Meanwhile, Cognito introduced its own detours. Logout flow wasn't OIDC-compatible, so Joseph explored patching the Open WebUI Docker image, wiring a Lambda to fake the expected logout sequence, and working around SES's default email-verification quotas. Malte joined those threads too—debugging Cognito's rate caps, helping configure SES, and submitting quota requests when the defaults throttled us.

An early iteration of our architecture showing the AWS infrastructure powering Public AI

Guardrails, Routing, and the Zurich Pods

As we moved closer to serving real traffic, the Slack channel filled with the details that actually make—or break—a public deployment.

As we moved closer to serving real traffic, we moved on to the guardrail implementation. Nicolas walked Joseph through setting up Bedrock protections for PII, abuse, and prompt-injection filtering, with LiteLLM acting as the enforcement layer. He dropped full YAML samples for a namespace, service account, configmap, secret, and deployment, which we adapted almost verbatim.

The routing layer evolved alongside it. Joseph started testing custom auth in Open WebUI for rate limiting and per-user budgets in LiteLLM. Redis experiments followed: exploring whether it could handle routing, caching, or both; identifying what broke when requests spiked; fine-tuning the budget logic to avoid locking users out prematurely.

Our conversations with Nicolas and Malte produced the final plan: for three 8-GPU pods in Zurich—meaning about $124,000 in compute credits over 3 months—running a fully sharded Apertus 70B and a lighter 8B replica.
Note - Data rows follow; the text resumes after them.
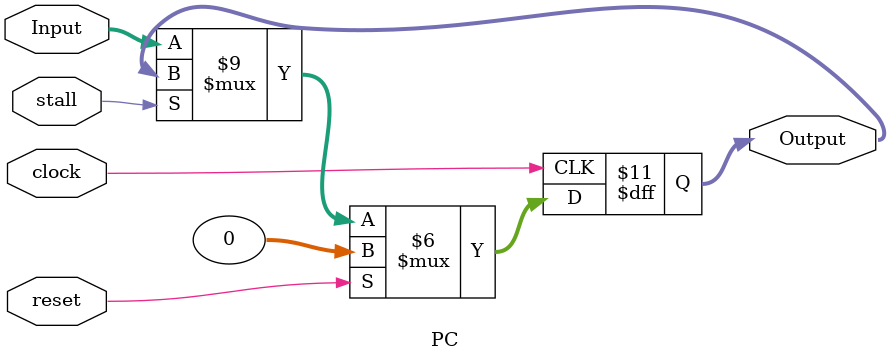
<source format=v>
`timescale 1ns / 1ps
module PC(clock, reset, Input, Output, stall);
    input clock;
	 input reset;
	 input [31:0] Input;
	 input stall;
	 output reg [31:0] Output;
	 initial begin
	    Output = 0;
	 end
	 always @ (posedge clock)
	 begin	     
		 if (!stall) Output = Input;
		 if (reset==1) Output = 32'h00000000;
	 end

endmodule
</source>
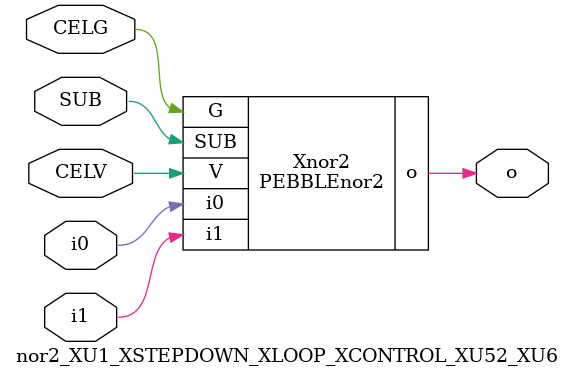
<source format=v>



module PEBBLEnor2 ( o, G, SUB, V, i0, i1 );

  input i0;
  input V;
  input i1;
  input G;
  output o;
  input SUB;
endmodule

//Celera Confidential Do Not Copy nor2_XU1_XSTEPDOWN_XLOOP_XCONTROL_XU52_XU6
//Celera Confidential Symbol Generator
//nor2
module nor2_XU1_XSTEPDOWN_XLOOP_XCONTROL_XU52_XU6 (CELV,CELG,i0,i1,o,SUB);
input CELV;
input CELG;
input i0;
input i1;
input SUB;
output o;

//Celera Confidential Do Not Copy nor2
PEBBLEnor2 Xnor2(
.V (CELV),
.i0 (i0),
.i1 (i1),
.o (o),
.SUB (SUB),
.G (CELG)
);
//,diesize,PEBBLEnor2

//Celera Confidential Do Not Copy Module End
//Celera Schematic Generator
endmodule

</source>
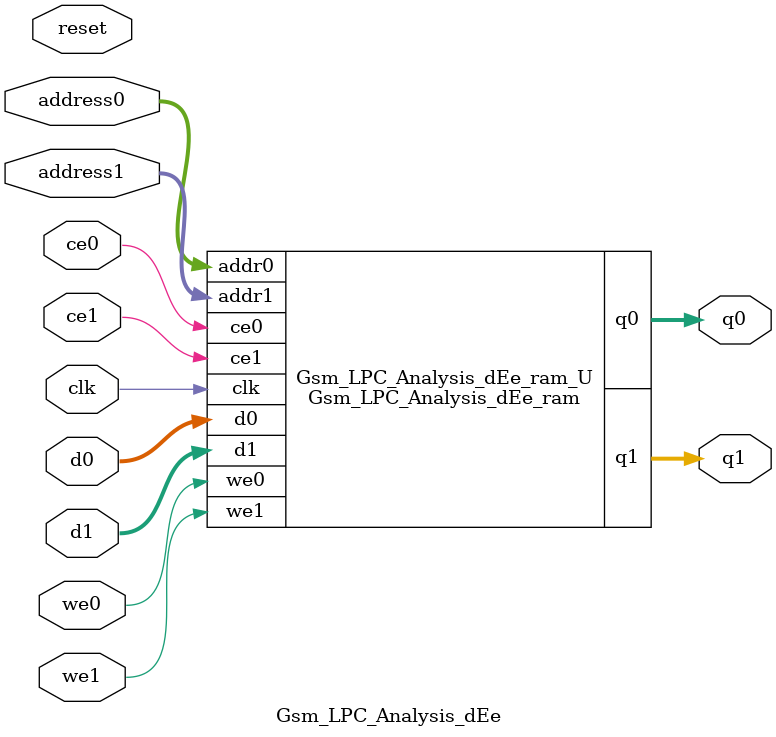
<source format=v>
`timescale 1 ns / 1 ps
module Gsm_LPC_Analysis_dEe_ram (addr0, ce0, d0, we0, q0, addr1, ce1, d1, we1, q1,  clk);

parameter DWIDTH = 64;
parameter AWIDTH = 4;
parameter MEM_SIZE = 9;

input[AWIDTH-1:0] addr0;
input ce0;
input[DWIDTH-1:0] d0;
input we0;
output reg[DWIDTH-1:0] q0;
input[AWIDTH-1:0] addr1;
input ce1;
input[DWIDTH-1:0] d1;
input we1;
output reg[DWIDTH-1:0] q1;
input clk;

(* ram_style = "block" *)reg [DWIDTH-1:0] ram[0:MEM_SIZE-1];




always @(posedge clk)  
begin 
    if (ce0) begin
        if (we0) 
            ram[addr0] <= d0; 
        q0 <= ram[addr0];
    end
end


always @(posedge clk)  
begin 
    if (ce1) begin
        if (we1) 
            ram[addr1] <= d1; 
        q1 <= ram[addr1];
    end
end


endmodule

`timescale 1 ns / 1 ps
module Gsm_LPC_Analysis_dEe(
    reset,
    clk,
    address0,
    ce0,
    we0,
    d0,
    q0,
    address1,
    ce1,
    we1,
    d1,
    q1);

parameter DataWidth = 32'd64;
parameter AddressRange = 32'd9;
parameter AddressWidth = 32'd4;
input reset;
input clk;
input[AddressWidth - 1:0] address0;
input ce0;
input we0;
input[DataWidth - 1:0] d0;
output[DataWidth - 1:0] q0;
input[AddressWidth - 1:0] address1;
input ce1;
input we1;
input[DataWidth - 1:0] d1;
output[DataWidth - 1:0] q1;



Gsm_LPC_Analysis_dEe_ram Gsm_LPC_Analysis_dEe_ram_U(
    .clk( clk ),
    .addr0( address0 ),
    .ce0( ce0 ),
    .we0( we0 ),
    .d0( d0 ),
    .q0( q0 ),
    .addr1( address1 ),
    .ce1( ce1 ),
    .we1( we1 ),
    .d1( d1 ),
    .q1( q1 ));

endmodule


</source>
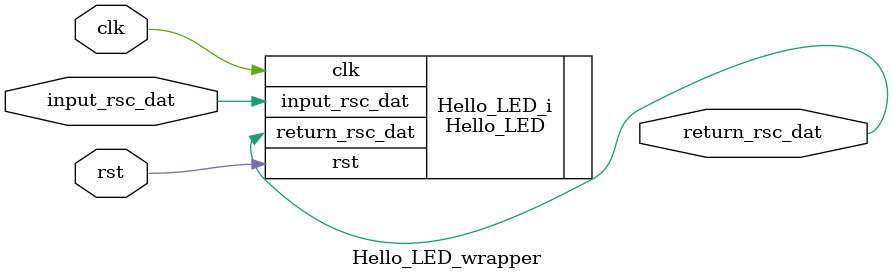
<source format=v>
`timescale 1 ps / 1 ps

module Hello_LED_wrapper
   (clk,
    input_rsc_dat,
    return_rsc_dat,
    rst);
  input clk;
  input input_rsc_dat;
  output return_rsc_dat;
  input rst;

  wire clk;
  wire input_rsc_dat;
  wire return_rsc_dat;
  wire rst;

  Hello_LED Hello_LED_i
       (.clk(clk),
        .input_rsc_dat(input_rsc_dat),
        .return_rsc_dat(return_rsc_dat),
        .rst(rst));
endmodule

</source>
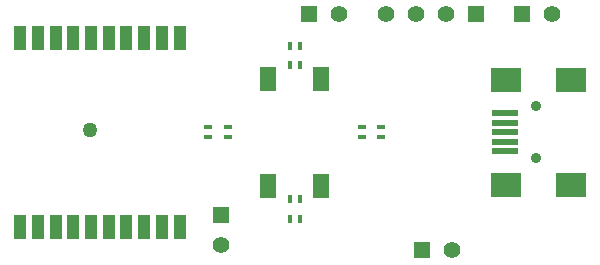
<source format=gts>
G04 (created by PCBNEW (2013-mar-13)-testing) date Mon 25 May 2015 11:56:23 PM EDT*
%MOIN*%
G04 Gerber Fmt 3.4, Leading zero omitted, Abs format*
%FSLAX34Y34*%
G01*
G70*
G90*
G04 APERTURE LIST*
%ADD10C,0.005906*%
%ADD11R,0.055000X0.055000*%
%ADD12C,0.055000*%
%ADD13R,0.090600X0.019700*%
%ADD14R,0.098400X0.078700*%
%ADD15C,0.035400*%
%ADD16R,0.015748X0.031496*%
%ADD17R,0.031496X0.015748*%
%ADD18R,0.055118X0.082677*%
%ADD19R,0.039370X0.078740*%
%ADD20C,0.050000*%
G04 APERTURE END LIST*
G54D10*
G54D11*
X44972Y-44291D03*
G54D12*
X45972Y-44291D03*
G54D13*
X44409Y-48858D03*
X44409Y-48543D03*
X44409Y-48228D03*
X44409Y-47913D03*
X44409Y-47598D03*
G54D14*
X44448Y-49980D03*
X46613Y-49980D03*
X44448Y-46476D03*
X46613Y-46476D03*
G54D15*
X45432Y-49094D03*
X45432Y-47362D03*
G54D11*
X41625Y-52165D03*
G54D12*
X42625Y-52165D03*
G54D16*
X37232Y-45344D03*
X37232Y-45994D03*
X37570Y-45994D03*
X37570Y-45344D03*
G54D17*
X34517Y-48397D03*
X35167Y-48397D03*
X35167Y-48059D03*
X34517Y-48059D03*
G54D16*
X37570Y-51112D03*
X37570Y-50462D03*
X37232Y-50462D03*
X37232Y-51112D03*
G54D17*
X40285Y-48059D03*
X39635Y-48059D03*
X39635Y-48397D03*
X40285Y-48397D03*
G54D11*
X37885Y-44291D03*
G54D12*
X38885Y-44291D03*
G54D11*
X43429Y-44291D03*
G54D12*
X42429Y-44291D03*
X41429Y-44291D03*
X40429Y-44291D03*
G54D11*
X34940Y-50976D03*
G54D12*
X34940Y-51976D03*
G54D18*
X38287Y-46437D03*
X38287Y-50019D03*
X36515Y-46437D03*
X36515Y-50019D03*
G54D19*
X33562Y-45078D03*
X32972Y-45078D03*
X32381Y-45078D03*
X31791Y-45078D03*
X31200Y-45078D03*
X30610Y-45078D03*
X30019Y-45078D03*
X29429Y-45078D03*
X28838Y-45078D03*
X28248Y-45078D03*
X28248Y-51377D03*
X28838Y-51377D03*
X29429Y-51377D03*
X30019Y-51377D03*
X30610Y-51377D03*
X31200Y-51377D03*
X31791Y-51377D03*
X32381Y-51377D03*
X32972Y-51377D03*
X33562Y-51377D03*
G54D20*
X30590Y-48149D03*
M02*

</source>
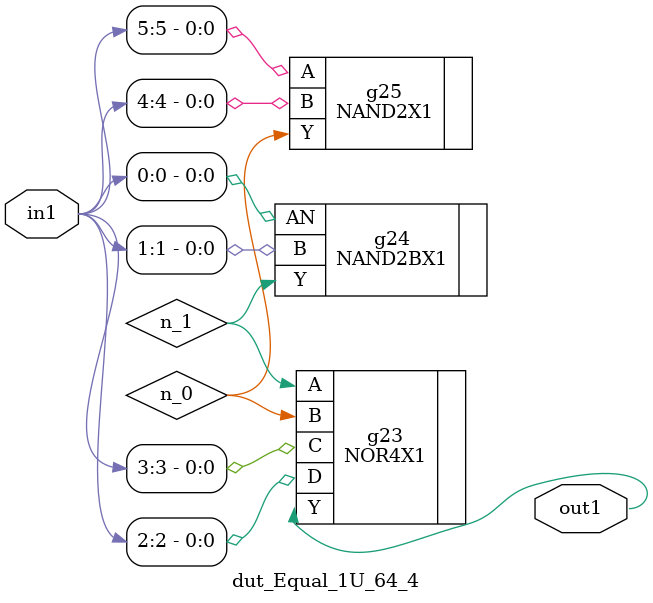
<source format=v>
`timescale 1ps / 1ps


module dut_Equal_1U_64_4(in1, out1);
  input [5:0] in1;
  output out1;
  wire [5:0] in1;
  wire out1;
  wire n_0, n_1;
  NOR4X1 g23(.A (n_1), .B (n_0), .C (in1[3]), .D (in1[2]), .Y (out1));
  NAND2BX1 g24(.AN (in1[0]), .B (in1[1]), .Y (n_1));
  NAND2X1 g25(.A (in1[5]), .B (in1[4]), .Y (n_0));
endmodule



</source>
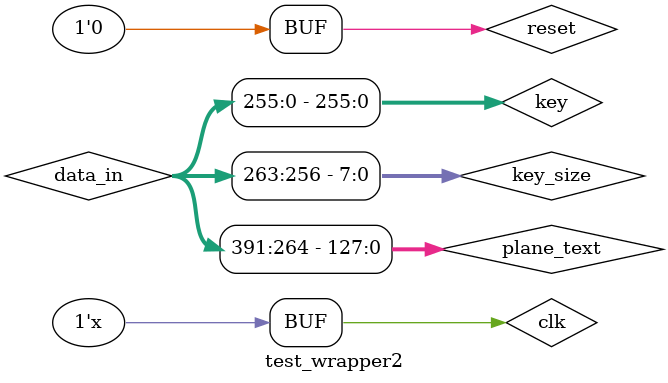
<source format=v>
`include "master_full.v"
`include "AES.v"

module test_wrapper2();

localparam PERIOD = 10;

localparam SIZE_128 = 8'd16;
localparam SIZE_192 = 8'd24;
localparam SIZE_256 = 8'd32;

localparam IDLE = 4'b0000;
localparam SEND = 4'b0001;
localparam WAIT = 4'b0010;
localparam REC = 4'b0011;
localparam CHECK = 4'b0100;

//localparam BigReg = key_size

/// for testing, sending and reciving data
wire [127:0] plane_text;
wire [127:0] enc_text;

reg [127:0] test_result_send;
reg [391:0] test_result_recive;

wire [255:0] key;

reg clk = 0;
always #(PERIOD / 2) clk = ~clk;

reg reset;
reg sync;
reg start;
wire buzy;
wire done;
wire slave_done;
wire  [391:0] data_in;
wire [391:0] data_out;
wire cs;
wire mosi;
wire miso;
wire sclk;

reg start_system;
reg [3:0] wrapper_state;
reg [3:0] wrapper_state_next;
wire [7:0] key_size;

master_full dut (
  .reset(sync),
  .clk(clk),
  .start(start),
  .buzy(buzy),
  .done(done),
  .data_in(data_in),
  .data_out(data_out),
  .cs(cs),
  .mosi(mosi),
  .miso(miso),
  .sclk(sclk)
);

AES aes(
    .sync(sync),
    .clk(clk),
    .cs(cs),
    .mosi(mosi),
    .miso(miso),
    .sclk(sclk),
    .done(slave_done)
); 

reg [1:0] counter = 0;


always @(posedge clk) begin

  if (sync) begin        
    wrapper_state   <= IDLE;
      counter <= counter + 1;
  end
  else begin
    wrapper_state   <= wrapper_state_next;
    if (wrapper_state == CHECK) begin
    end
  end
  //TODO: put a condition to check if the start_system is 0 (make it asyncho)
end



always @ (*)  begin

case (wrapper_state)
    
    IDLE: begin

        start = 0;
        sync = 0;
        if (counter == 2'b00) begin
            start_system = 0;
        end
        else begin
          start_system = 1;
        end
        if (start_system && ~sync) begin
            wrapper_state_next = SEND;
            start = 1;
        end
    end

    SEND: begin
        start = 0;
        if (done) begin
          start = 1;
          wrapper_state_next = WAIT;
        end

    end

    WAIT: begin
        start = 0;

        if (done) begin
          start = 1;
          wrapper_state_next = REC; 
        end
    end

    REC: begin
        start = 0;

        if (done) begin
          start = 1;
          test_result_recive = data_out;
          wrapper_state_next = CHECK;
        end
    end

    CHECK: begin
        start = 0;
        if (test_result_recive[383 -: 128] == enc_text && test_result_recive[255 -: 128] == plane_text) begin
            $display("Test Case %d:", counter);
            $display("Ciphered TEXT:     %h", test_result_recive[383 -: 128]);
            $display("Inv Ciphered TEXT: %h", test_result_recive[255 -: 128]);
            $display("PLAIN TEXT:        %h", plane_text);
            $display("KEY SIZE:          %d bytes", key_size);
            $display("testcase PASSED");
            $display("==================================================================");
        end
        else begin
            $display("Test Case %d: FAILED", counter);
            $display("%d", $time);
        end
        wrapper_state_next = IDLE;
        sync = 1;
    end
endcase
end

initial begin
start_system = 1;
reset = 1;
sync = 1;

#(5 * PERIOD) sync = 0;
reset = 0;

end

assign key_size = (counter == 2'b01) ? SIZE_128 : 
(counter == 2'b10) ? SIZE_192 :
(counter == 2'b11) ? SIZE_256 : 128'h0;

assign enc_text = (counter == 2'b01) ? 128'h69c4e0d86a7b0430d8cdb78070b4c55a :
(counter == 2'b10) ? 128'hdda97ca4864cdfe06eaf70a0ec0d7191 :
(counter == 2'b11) ? 128'h8ea2b7ca516745bfeafc49904b496089 : 128'h0;

assign key = (counter == 2'b01) ? 256'h000102030405060708090a0b0c0d0e0f00000000000000000000000000000000 :
(counter == 2'b10) ? 256'h000102030405060708090a0b0c0d0e0f10111213141516170000000000000000 :
(counter == 2'b11) ? 256'h000102030405060708090a0b0c0d0e0f101112131415161718191a1b1c1d1e1f : 256'h0;


assign plane_text = (counter == 2'b01) ? 128'h00112233445566778899aabbccddeeff :
(counter == 2'b10) ? 128'h00112233445566778899aabbccddeeff :
(counter == 2'b11) ? 128'h00112233445566778899aabbccddeeff : 128'h0;

assign data_in = {plane_text, key_size, key};


endmodule
</source>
Nicolas and Joseph traded notes on the right CPU/memory ratios, how to squeeze more throughput from the 8B model, and what a realistic concurrency target looked like.

The Launch and the Demo

Then we went live! Traffic ramped faster than expected. Nicholas and Malte spent a few late nights tracking throughput with us. And once the pods were online, every conversation served from Zurich began showing the small line:

"Served from Zurich on AWS infrastructure."

During the AWS Zurich event a few weeks later, the Apertus team wanted to demo Apertus live on stage. So that week, we shifted most of the traffic to Zurich (a significant portion of volume was being sent to other partnrs like Exoscale in Austria and Juelich Supercomputing Centre in Germany) so that Nicolas and Malte could show off the cluster. That was a pretty interesting learning experience.

After the Credits

The Apertus deployment, of course, didn't stop at the end of November. That's when we first began folding in the Intel-backed AWS nodes running in the same region. That transition is where Diego Bailón Humpert entered the scene. Where Nicolas and Malte had built the GPU stack for Apertus at launch, Diego brought together the Intel clusters that made sustained public inference possible—and scalable beyond Switzerland.

Diego worked across research institutes and cloud teams to stand up cost-effective CPU inference on Intel Xeon-based instances—tuned for the 8B-parameter class that most sovereign initiatives produce. The result wasn't a single model endpoint. It was a layer of Intel-backed clusters that has hosted EuroLLM, Spain's ALIA models, the Apertus 8B model, and a growing set of other open-source models from public institutions across the world.

Each addition followed the same pattern: open models on Hugging Face, production endpoints on the Inference Utilit. Diego's contribution was making that pattern repeatable—connecting the right hardware, the right regions, and the right serving configuration so each new sovereign model could land without starting from scratch.

Nicolas, Malte, and Diego wrote up the full architecture in a post on the AWS Partner Network blog. Take a look there for more of the technical details.

Sidebar: The 3×8-GPU Zurich Pods & Burn-Rate Model

Pod Layout

Each pod ran:

8×A100 GPUs
A full 70B Apertus shard (with the 8B model on a paired replica)
Local batching
KV cache reuse
Guardrails applied via LiteLLM
A LiteLLM router with custom rate-limiting logic

Throughput Benchmark

We targeted concurrency by comparing against the Llama-3 launch:

Meta reached ~5,000 concurrent users at peak
Our realistic target was ~2,500 concurrent users
This determined both the pod count and the credit request

Burn-Rate Components

Idle-to-peak behavior: public traffic is lumpy; autoscaling suppression reduced wastage
Batching: maintained ~70–80% GPU utilization without queue buildup
Request composition: moderate lengths kept steady throughput
Safety overhead: Bedrock guardrails added ~5–8% latency

Outcome

The credits lasted far longer than the initial projections. Batch efficiency, hybrid Intel routing, and careful traffic shaping all contributed. More importantly, the model gave us a real empirical grounding for the cost curve of public inference—something policy documents talk about abstractly, but engineers deal with directly.